The Best Democracy Money Can Buy

👤 Tom Easton  
Book review

Greg Palast
London: Robinson, 2003,
£7.99, p/b

 

As the war on Iraq has reminded us, journalism can be a dangerous vocation: the nearer a reporter, photographer or filmmaker gets to the action, the greater the risks run. Away from the shooting, the hazards are different, though only a little less potent, and Greg Palast experienced quite a few of them when he brought his brand of clever, witty and vigorous exposure to bear on the Blair government in 1998. For detailing the corruption at the heart of New Labour in his Lobbygate reports in The Observer (see Lobsters 36 and 38), Palast was branded a liar on the front page of the then Blair-backing Daily Mirror. He was then set up to appear as a sex pest at Labour Party conference. This is not treatment the pliant press lobby around No. 10 are ever likely to suffer.

Palast is now back in his native USA where his latest revelation is the Congressional decision to export the flawed Florida election system which took George W Bush into the White House to the rest of the country.

This book – like Michael Moore’s Stupid White Men, little loved by the political and journalistic establishment – is happily proving a big seller, and with good reason. For Palast brings together globalisation, corporate corruption and the politics of energy and high finance not as some fringe, abstruse theoretical work, but as news stories – the stuff real people listen to, watch and read because it touches their lives.

That’s why the Blair machine tried to destroy him. For although his Lobbygate exposure of No 10 adviser Roger Liddle and the corrupt New Labour apparatchiks who sold their address books for fat fees first appeared in a nervous Observer then edited – badly by most accounts – by Will Hutton, its significance could not be ignored by the tabloids. That none managed to force out Liddle or even prompt complacent Parliamentarians to investigate the serious issues he raised prompts Palast to characterise British attitudes as ‘kissing the whip’.

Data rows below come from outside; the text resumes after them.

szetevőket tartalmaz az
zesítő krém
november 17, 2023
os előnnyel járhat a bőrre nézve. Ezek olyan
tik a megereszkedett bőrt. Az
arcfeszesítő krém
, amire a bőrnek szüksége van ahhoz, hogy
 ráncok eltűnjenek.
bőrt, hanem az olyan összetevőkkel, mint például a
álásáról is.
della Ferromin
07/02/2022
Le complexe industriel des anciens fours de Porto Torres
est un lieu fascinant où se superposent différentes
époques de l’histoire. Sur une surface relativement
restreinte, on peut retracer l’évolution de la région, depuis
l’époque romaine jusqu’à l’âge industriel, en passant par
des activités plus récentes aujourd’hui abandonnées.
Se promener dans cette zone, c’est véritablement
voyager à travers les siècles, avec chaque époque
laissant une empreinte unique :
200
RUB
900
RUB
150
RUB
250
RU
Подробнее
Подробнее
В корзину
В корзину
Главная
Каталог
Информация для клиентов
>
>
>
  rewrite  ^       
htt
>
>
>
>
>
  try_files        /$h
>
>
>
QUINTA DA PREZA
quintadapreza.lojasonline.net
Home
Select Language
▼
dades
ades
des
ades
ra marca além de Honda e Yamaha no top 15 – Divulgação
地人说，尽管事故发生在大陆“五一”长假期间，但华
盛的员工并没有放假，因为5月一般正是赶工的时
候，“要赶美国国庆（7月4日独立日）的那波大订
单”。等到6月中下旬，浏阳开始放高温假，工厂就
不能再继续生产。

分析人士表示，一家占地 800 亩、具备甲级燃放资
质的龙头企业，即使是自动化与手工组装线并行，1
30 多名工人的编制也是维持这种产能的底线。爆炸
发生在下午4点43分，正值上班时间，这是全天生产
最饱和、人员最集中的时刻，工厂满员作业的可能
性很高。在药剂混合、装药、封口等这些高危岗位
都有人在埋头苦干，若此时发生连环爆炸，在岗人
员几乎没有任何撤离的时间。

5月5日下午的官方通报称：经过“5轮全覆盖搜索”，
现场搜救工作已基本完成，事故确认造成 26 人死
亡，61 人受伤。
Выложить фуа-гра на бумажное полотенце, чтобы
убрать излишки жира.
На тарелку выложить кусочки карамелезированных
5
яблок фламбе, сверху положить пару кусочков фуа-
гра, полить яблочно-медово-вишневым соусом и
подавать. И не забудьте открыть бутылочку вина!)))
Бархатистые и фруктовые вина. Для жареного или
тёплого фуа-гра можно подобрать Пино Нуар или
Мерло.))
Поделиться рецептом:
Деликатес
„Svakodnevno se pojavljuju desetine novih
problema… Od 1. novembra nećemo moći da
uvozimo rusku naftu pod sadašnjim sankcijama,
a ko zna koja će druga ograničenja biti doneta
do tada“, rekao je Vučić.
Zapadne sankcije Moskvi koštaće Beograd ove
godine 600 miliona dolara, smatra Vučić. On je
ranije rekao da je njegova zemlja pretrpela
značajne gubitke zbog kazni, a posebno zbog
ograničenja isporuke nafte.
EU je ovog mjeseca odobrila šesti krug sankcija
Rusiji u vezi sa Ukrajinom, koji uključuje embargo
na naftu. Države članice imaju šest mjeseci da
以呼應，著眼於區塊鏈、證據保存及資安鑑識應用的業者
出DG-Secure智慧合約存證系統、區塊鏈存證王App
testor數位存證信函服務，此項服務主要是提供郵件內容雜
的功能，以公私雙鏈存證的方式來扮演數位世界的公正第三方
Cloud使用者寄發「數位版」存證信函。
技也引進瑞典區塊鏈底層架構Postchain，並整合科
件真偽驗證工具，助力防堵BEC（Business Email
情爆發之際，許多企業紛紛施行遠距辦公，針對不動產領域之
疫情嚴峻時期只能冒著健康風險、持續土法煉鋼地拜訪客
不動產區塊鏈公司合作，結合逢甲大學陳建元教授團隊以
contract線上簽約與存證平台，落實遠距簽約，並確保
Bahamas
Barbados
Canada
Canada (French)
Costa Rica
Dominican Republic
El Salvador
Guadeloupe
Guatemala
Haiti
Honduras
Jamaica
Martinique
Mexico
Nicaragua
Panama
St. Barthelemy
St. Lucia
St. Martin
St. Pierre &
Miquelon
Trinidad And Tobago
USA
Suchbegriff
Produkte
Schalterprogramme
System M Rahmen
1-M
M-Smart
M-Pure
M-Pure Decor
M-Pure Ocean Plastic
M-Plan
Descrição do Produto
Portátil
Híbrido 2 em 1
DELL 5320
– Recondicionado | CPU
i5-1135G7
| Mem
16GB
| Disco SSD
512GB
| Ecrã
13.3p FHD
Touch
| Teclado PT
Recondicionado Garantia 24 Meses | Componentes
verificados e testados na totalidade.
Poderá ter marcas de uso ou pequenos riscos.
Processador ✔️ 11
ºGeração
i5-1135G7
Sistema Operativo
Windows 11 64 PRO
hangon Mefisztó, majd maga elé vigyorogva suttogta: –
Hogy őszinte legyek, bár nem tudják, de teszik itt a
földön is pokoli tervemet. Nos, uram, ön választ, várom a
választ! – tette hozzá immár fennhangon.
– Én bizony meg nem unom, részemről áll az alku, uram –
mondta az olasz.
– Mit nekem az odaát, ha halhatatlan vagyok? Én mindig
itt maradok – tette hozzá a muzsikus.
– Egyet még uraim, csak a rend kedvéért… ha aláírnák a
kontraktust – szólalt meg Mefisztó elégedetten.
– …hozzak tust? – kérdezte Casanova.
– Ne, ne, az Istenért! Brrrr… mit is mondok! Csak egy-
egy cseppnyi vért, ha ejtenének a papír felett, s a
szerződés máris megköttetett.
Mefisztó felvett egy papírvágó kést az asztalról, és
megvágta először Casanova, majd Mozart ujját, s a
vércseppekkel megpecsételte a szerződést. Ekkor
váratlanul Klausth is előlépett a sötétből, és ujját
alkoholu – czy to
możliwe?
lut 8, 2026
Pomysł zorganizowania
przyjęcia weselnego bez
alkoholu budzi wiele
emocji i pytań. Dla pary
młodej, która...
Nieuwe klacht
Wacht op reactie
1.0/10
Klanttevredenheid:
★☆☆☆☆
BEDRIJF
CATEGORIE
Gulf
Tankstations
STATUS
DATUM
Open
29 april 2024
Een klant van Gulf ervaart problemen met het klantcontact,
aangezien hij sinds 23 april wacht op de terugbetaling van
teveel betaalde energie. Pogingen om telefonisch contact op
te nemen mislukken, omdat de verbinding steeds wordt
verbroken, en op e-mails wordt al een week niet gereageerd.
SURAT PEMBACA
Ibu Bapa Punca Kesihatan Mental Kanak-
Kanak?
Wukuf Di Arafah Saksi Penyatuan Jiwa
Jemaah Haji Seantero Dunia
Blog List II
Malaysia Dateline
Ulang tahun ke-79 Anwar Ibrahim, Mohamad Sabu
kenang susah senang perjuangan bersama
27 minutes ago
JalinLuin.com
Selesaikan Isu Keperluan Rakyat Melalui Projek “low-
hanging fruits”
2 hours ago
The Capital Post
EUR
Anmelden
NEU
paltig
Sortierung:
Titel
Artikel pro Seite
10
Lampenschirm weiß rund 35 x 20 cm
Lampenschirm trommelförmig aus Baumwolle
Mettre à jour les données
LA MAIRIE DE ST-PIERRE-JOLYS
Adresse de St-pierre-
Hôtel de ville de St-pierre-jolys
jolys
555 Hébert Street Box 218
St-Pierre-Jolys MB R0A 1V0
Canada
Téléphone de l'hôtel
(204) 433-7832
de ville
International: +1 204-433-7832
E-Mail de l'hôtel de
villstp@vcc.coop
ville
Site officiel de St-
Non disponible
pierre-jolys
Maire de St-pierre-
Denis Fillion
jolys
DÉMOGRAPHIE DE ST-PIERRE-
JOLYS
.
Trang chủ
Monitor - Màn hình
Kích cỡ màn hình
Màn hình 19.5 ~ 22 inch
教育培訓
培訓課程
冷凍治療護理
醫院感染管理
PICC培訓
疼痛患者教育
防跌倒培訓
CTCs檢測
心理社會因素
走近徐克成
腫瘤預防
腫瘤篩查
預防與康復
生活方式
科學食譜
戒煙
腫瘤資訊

In pulling together the worlds of Enron, New Democrats and little sister New Labour, Wall Street, the IMF, the WTO, the Third Way, privatised schools and prisons, election manipulation and a cringing press, Palast sets out the ground on which a new radical politics is being built. Along the way he doesn’t just upset the Blairs of this world: he rumbles some well-heeled ‘lefties’ from less challenging climes, not least Christopher Hitchens.

Hitchens attacked a Palast piece on British censorship for being marked by ‘ignorance and pettiness’. Palast answers his accuser and then mocks him – and this is years before Hitchens becomes known as a supporter of the George W’s war on Iraq – as ‘a British transplant in America, whose posh accent and carefully hedged nastiness made him New York’s favourite cocktail party revolutionary’. Punctured pomposity is one of the flesh wounds of writing. Palast’s is the journalism that deserves a medal.